Modi also spoke about the need for a self-reliant India in a post-coronavirus world.

"A self-reliant India – it is a dream which we can see being transformed into resolve. We are a step away from 75 years of independence and it is essential to have India stand on its own two feet. To become self-reliant is now mandatory for our country," he said.

“Until how long will we keep exporting raw material to the rest of the world and then import finished goods back into the country? For how long can we allow this game to continue?

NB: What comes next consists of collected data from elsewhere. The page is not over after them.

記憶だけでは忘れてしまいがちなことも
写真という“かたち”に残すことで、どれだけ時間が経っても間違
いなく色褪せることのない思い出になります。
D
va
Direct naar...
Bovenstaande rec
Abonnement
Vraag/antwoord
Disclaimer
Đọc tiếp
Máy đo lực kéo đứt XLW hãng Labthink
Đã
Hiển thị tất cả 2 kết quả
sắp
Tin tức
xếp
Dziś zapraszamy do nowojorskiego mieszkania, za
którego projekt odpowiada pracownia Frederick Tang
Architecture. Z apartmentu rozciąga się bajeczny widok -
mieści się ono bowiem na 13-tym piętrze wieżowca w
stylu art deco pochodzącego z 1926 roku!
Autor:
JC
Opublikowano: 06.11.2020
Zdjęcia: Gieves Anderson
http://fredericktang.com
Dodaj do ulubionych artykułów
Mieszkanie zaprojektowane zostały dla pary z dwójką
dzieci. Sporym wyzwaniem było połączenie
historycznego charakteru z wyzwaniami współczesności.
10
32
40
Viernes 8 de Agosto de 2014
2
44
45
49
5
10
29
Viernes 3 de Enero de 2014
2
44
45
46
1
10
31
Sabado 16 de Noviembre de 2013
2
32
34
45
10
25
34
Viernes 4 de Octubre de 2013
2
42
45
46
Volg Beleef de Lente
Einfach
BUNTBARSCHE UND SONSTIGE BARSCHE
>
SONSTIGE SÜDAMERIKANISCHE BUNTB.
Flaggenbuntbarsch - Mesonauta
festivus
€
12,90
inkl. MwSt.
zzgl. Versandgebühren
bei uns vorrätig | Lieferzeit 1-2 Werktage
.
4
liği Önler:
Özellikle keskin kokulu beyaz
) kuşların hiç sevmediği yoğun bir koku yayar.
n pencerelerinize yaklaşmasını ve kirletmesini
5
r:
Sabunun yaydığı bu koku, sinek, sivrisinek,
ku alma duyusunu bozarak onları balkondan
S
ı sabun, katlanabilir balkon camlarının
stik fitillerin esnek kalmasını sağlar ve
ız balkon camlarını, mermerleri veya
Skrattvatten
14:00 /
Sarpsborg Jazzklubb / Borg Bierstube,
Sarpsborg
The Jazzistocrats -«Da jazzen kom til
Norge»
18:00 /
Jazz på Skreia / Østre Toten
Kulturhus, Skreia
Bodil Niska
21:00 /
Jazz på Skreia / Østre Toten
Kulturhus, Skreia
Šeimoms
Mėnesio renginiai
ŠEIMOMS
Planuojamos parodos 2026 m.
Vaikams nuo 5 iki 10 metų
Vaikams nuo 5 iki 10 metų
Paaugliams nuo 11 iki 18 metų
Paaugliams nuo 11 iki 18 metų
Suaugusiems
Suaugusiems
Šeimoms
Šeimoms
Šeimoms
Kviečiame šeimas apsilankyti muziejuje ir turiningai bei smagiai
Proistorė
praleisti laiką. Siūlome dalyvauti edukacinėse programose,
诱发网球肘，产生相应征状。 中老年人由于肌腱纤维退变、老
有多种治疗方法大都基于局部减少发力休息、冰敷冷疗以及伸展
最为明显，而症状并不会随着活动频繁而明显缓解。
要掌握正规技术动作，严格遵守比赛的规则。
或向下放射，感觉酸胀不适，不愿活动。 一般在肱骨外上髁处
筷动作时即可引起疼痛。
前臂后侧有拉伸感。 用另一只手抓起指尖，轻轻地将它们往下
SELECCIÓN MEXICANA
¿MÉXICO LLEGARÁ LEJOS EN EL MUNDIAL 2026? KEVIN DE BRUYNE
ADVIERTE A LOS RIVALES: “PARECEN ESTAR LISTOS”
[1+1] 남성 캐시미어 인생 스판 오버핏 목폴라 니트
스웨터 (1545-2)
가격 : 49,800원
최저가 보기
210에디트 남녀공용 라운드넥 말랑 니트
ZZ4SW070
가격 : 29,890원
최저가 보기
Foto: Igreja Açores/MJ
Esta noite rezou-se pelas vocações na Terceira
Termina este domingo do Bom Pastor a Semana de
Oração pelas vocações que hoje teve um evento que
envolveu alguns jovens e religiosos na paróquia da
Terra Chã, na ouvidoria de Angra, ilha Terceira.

And because of this, we have to become self-reliant."

Modi emphasized that for India to move ahead, an integrated, comprehensive infrastructure in health, education, and manufacturing was the most important goal for the country.

Addressing a very subdued and restricted gathering at New Delhi’s Red Fort, Modi also briefly mentioned the ongoing stand-off with China over the countries' shared border in the Himlayas.

"Whenever someone has tried to raise their eyes towards the sovereignty of our country, our soldiers responded to it in the same manner," he said, adding that Delhi "has strengthened its relationships in the extended neighborhood."